**TASK OBJECTIVE:** All of the records below need to be written out exactly, but without the pictures.

• • • • • • •

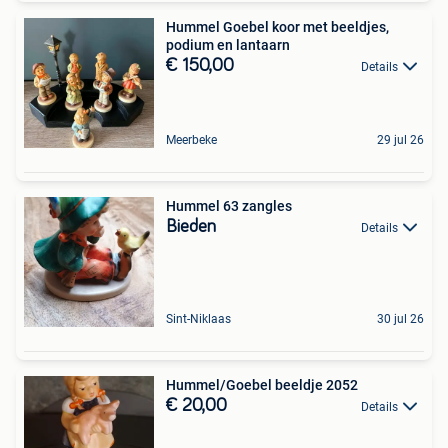
Hummel Goebel koor met beeldjes,
podium en lantaarn
€ 150,00
Details
Meerbeke
29 jul 26
Hummel 63 zangles
Bieden
Details
Sint-Niklaas
30 jul 26
Hummel/Goebel beeldje 2052
€ 20,00
Details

• • • • • • •

**YOUR SOLUTION:**
Hummel Goebel koor met beeldjes,
podium en lantaarn
€ 150,00
Details
Meerbeke
29 jul 26
Hummel 63 zangles
Bieden
Details
Sint-Niklaas
30 jul 26
Hummel/Goebel beeldje 2052
€ 20,00
Details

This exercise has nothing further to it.